9しかし、あなたがたは、選ばれた民、王の系統を引く祭司、聖なる国民、神のものとなった民です。それは、あなたがたを暗闇の中から驚くべき光の中へと招き入れてくださった方の力ある業を、あなたがたが広く伝えるためなのです。 10あなたがたは、
「かつては神の民ではなかったが、
今は神の民であり、
憐れみを受けなかったが、
今は憐れみを受けている」
のです。
11愛する人たち、あなたがたに勧めます。いわば旅人であり、仮住まいの身なのですから、魂に戦いを挑む肉の欲を避けなさい。 12また、異教徒の間で立派に生活しなさい。そうすれば、彼らはあなたがたを悪人呼ばわりしてはいても、あなたがたの立派な行いをよく見て、訪れの日に神をあがめるようになります。
🌸 答唱詩編 詩編 典
アレルヤ唱 典
🌸 福音朗読 (マルコ10.46-52)
マルコによる福音
46イエスが弟子たちや大勢の群衆と一緒に、エリコを出て行こうとされたとき、ティマイの子で、バルティマイという盲人が道端に座って物乞いをしていた。 47ナザレのイエスだと聞くと、叫んで、「ダビデの子イエスよ、わたしを憐れんでください」と言い始めた。 48多くの人々が叱りつけて黙らせようとしたが、彼はますます、「ダビデの子よ、わたしを憐れんでください」と叫び続けた。 49イエスは立ち止まって、「あの男を呼んで来なさい」と言われた。人々は盲人を呼んで言った。「安心しなさい。立ちなさい。お呼びだ。」 50盲人は上着を脱ぎ捨て、躍り上がってイエスのところに来た。 51イエスは、「何をしてほしいのか」と言われた。盲人は、「先生、目が見えるようになりたいのです」と言った。 52そこで、イエスは言われた。「行きなさい。あなたの信仰があなたを救った。」盲人は、すぐ見えるようになり、なお道を進まれるイエスに従った。
奉納祈願
拝領祈願
🌸 分かち合い
イエスがエルサレムに入城され、受難を迎える前の最後の奇跡。この盲人の癒しを、いずれの共観福音書も、ここに記しているのは、よほど印象的な出来事だったのだろうか。
癒された盲人の態度、イエスのふるまいに注目したい。
盲人は、イエスのうわさを聞き、突然、叫び出す、「ダビデの子よ、わたしを憐れんでください。」道端に座って物乞いをしていた、というから、当時の盲人は、家族からも共同体からも、のけ者にされ、やむなく、路上で、人様のあわれみに頼って生きるほかなかったのだろう。視力が衰える、あるいは、まったくないという状態がどれほどみじめなものか、経験してみないとわからない。そんな苦しみを生涯担って生きてきた男を、人々は、こともあろうに、叱りつけて黙らせようとした。
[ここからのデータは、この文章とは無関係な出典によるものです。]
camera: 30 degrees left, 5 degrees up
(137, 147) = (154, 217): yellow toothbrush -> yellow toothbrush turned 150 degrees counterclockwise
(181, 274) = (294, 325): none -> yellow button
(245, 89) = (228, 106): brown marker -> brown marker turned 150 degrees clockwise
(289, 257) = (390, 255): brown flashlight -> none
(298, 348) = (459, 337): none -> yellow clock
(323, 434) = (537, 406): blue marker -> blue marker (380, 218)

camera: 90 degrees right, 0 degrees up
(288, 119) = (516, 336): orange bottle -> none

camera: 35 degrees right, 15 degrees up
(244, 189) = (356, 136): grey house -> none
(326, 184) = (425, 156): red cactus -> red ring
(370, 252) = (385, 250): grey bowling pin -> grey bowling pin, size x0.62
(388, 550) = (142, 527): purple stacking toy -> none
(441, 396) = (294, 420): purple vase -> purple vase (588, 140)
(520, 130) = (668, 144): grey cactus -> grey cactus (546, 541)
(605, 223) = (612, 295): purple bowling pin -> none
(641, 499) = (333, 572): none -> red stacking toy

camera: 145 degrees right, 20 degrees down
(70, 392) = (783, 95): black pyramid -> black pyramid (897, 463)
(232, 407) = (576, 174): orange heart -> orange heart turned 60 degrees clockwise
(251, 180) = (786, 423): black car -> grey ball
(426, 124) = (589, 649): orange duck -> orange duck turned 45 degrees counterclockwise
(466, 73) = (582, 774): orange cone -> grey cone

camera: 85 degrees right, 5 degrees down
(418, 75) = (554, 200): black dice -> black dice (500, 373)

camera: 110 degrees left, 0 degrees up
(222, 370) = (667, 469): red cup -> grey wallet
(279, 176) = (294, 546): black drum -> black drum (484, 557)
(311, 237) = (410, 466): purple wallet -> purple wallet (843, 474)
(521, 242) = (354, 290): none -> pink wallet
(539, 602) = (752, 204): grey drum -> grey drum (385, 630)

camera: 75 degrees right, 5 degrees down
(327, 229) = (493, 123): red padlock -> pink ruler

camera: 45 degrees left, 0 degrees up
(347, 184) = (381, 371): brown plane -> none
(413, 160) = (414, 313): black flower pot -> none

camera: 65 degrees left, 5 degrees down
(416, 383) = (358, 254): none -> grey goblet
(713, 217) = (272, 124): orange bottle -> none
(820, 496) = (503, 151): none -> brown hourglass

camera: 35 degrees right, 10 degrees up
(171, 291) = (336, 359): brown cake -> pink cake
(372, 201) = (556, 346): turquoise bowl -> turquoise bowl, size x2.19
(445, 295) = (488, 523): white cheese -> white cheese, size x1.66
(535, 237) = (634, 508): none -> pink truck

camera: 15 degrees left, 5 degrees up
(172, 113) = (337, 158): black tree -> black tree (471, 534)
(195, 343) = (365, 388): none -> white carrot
しかし、イエスは、人々の制止をものともせず、「あの男を呼んで来なさい」と言い、さらに、男に、「何をしてほしいか」と問う。イエスは男の願いを当然、察知しておられたがあえて聞く。それは、盲人に対する深い思いやりと尊敬の表れではないだろうか。男は言う、「目が見えるようになりたいのです」と。奇跡は、まさに、神のみのわざであるが、人間の協力=信仰、なしに実現しない。彼は、イエスの呼びかけに躍り上がったように、感謝の心から、イエスに従ったに違いない。
この出来事を福音書が記していることは、神の世界を見るためには、この男のような姿勢―ひたすら、見えるようにこい願うーをもつほかにないことを、福音史家は一様に認めているのではないだろうか。(S.T.)